DOCUMENT =
....

La commission vous proposera de mieux encadrer cette exception, en soumettant les entreprises concernées à un régime de déclaration.

Je me réjouis de l'étroite collaboration entre les deux rapporteurs, et je salue le travail accompli par Mme la ministre pour que ce projet serve l'intérêt général. Ce texte a le mérite d'accompagner le mouvement de notre société dans le respect de tous les acteurs. Il permettra à notre pays de rattraper son retard et de s'engager sur la voie de la modernité (Applaudissements sur les bancs du groupe UMP et du groupe UDF).

M. Pierre Méhaignerie, président de la commission des finances - Je souhaite faire une brève intervention relative à l'application de l'article 40 de la Constitution. En effet, j'ai été conduit, en ma qualité de juge de la recevabilité des amendements, à déclarer irrecevables plusieurs amendements émanant de divers auteurs, notamment de notre collègue Patrice Martin-Lalande. Ces amendements tendaient à permettre aux collectivités territoriales et à leurs établissements publics d'établir et d'exploiter des réseaux locaux de télécommunications ouverts au public. Je ne puis que constater qu'il s'agit d'une charge, certes facultative, mais à laquelle l'article 40 est applicable. Je renvoie en particulier sur ce point au rapport du président Barrot, qui indique que les charges facultatives des collectivités locales relèvent de l'article 40, ne serait-ce que parce que leur réalisation est hautement probable. Dès lors, note-t-il, qu'on autorise une catégorie de collectivités locales à intervenir dans un nouveau domaine, on autorise fatalement la création d'une charge publique, car il y aura toujours quelques collectivités qui souhaiteront utiliser cette faculté. Le fait même que les amendements en question soient issus de l'initiative parlementaire le confirme, car il indique qu'ils correspondent à un besoin ressenti par les collectivités concernées ou certaines d'entre elles. Cette interprétation est d'ailleurs clairement confirmée par la décision du 13 janvier 1994 du Conseil constitutionnel.

Toutefois, étant sur le fond très favorable à cette disposition, j'ai vivement souhaité que le Gouvernement reprenne cette initiative parlementaire.

M. Alain Gouriou - Très bien !

M. le Président de la commission des finances - Je ne puis qu'insister à nouveau en séance publique pour qu'il reprenne ainsi à son compte l'initiative parlementaire (Applaudissements sur les bancs du groupe UMP).

....

Éléments enregistrés du jeu de données =
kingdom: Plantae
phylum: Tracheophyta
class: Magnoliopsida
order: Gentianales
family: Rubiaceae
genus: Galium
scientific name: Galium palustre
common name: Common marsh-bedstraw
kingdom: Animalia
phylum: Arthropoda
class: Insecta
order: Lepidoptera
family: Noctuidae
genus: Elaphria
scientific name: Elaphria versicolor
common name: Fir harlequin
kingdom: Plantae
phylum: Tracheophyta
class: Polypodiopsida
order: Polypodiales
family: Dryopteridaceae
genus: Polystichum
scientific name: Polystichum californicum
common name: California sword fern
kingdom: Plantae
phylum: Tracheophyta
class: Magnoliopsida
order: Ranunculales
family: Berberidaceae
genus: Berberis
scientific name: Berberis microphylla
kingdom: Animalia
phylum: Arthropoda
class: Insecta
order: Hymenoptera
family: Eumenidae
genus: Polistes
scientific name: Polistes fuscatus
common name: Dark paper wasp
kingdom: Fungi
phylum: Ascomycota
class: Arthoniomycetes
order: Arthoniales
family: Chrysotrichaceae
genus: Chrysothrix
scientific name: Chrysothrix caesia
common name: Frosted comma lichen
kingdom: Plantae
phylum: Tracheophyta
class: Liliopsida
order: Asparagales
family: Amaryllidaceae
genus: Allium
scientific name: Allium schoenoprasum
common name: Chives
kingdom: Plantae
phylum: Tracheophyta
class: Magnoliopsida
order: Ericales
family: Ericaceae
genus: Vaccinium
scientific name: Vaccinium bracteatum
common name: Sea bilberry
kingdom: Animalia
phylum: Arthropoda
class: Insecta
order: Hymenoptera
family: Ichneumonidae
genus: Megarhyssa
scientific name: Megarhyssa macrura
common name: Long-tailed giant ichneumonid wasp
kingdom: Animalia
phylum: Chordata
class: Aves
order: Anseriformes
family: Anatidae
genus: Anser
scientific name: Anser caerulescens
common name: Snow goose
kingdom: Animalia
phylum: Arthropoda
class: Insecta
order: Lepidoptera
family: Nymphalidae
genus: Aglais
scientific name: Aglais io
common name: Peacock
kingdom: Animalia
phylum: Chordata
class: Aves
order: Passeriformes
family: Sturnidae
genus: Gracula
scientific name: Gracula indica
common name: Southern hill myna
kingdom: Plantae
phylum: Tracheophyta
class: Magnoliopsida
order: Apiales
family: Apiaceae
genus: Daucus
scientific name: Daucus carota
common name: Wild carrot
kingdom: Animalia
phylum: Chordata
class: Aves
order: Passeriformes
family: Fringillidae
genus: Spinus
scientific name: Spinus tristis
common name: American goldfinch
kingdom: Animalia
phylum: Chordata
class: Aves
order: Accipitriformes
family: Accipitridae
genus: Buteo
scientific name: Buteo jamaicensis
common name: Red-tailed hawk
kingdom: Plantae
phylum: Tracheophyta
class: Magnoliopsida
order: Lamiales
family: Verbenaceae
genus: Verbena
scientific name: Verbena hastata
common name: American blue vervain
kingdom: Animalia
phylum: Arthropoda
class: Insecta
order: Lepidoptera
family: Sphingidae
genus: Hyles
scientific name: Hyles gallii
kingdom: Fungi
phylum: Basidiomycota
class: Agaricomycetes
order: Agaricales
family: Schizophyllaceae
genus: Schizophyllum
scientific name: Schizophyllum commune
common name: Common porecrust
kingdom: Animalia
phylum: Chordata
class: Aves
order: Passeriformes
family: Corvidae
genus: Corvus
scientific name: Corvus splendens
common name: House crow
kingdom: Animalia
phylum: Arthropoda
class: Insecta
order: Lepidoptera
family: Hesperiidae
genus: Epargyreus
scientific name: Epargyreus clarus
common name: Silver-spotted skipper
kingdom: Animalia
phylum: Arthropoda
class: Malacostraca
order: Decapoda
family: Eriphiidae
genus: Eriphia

....

EXERCICES =
1) Dans le compte rendu de séance, quelle décision du Conseil constitutionnel confirme l'interprétation de l'article 40 donnée par le président de la commission des finances ?
2) Poursuivez le compte rendu de séance à partir de sa dernière phrase.

RÉPONSES RÉDIGÉES =
1) La décision du 13 janvier 1994.

2)
M. Alfred Trassy-Paillogues - Le commerce électronique ne pourra se développer massivement que si les utilisateurs ont pleine confiance dans les procédures de transaction. C'est cette confiance dont le présent projet entend poser les bases juridiques. C'est que l'économie numérique concerne désormais tous les secteurs. Les transactions progressent de plus de 25 % par an. L'an dernier, 4 à 6 millions de Français ont effectué des achats sur internet, pour 2,3 à 2,6 milliards d'euros.

Mais la législation actuelle est insuffisante. L'absence de règles précises pour encadrer les transactions affecte la confiance des consommateurs. Ce projet, première étape législative du plan RESO 2007, traduit la volonté du Gouvernement d'instituer des règles du jeu claires pour les prestataires de l'internet et une protection efficace pour les utilisateurs. Il met fin au retard de la France dans la transposition de la directive du 8 juin 2000. Je souligne l'intérêt de l'obligation de surveillance pour les hébergeurs sur les données dont la diffusion constituerait un délit pénal grave - apologie des crimes contre l'humanité, incitation à la prostitution, pornographie infantile - et de leur responsabilisation dans le cas où les données sont manifestement illicites.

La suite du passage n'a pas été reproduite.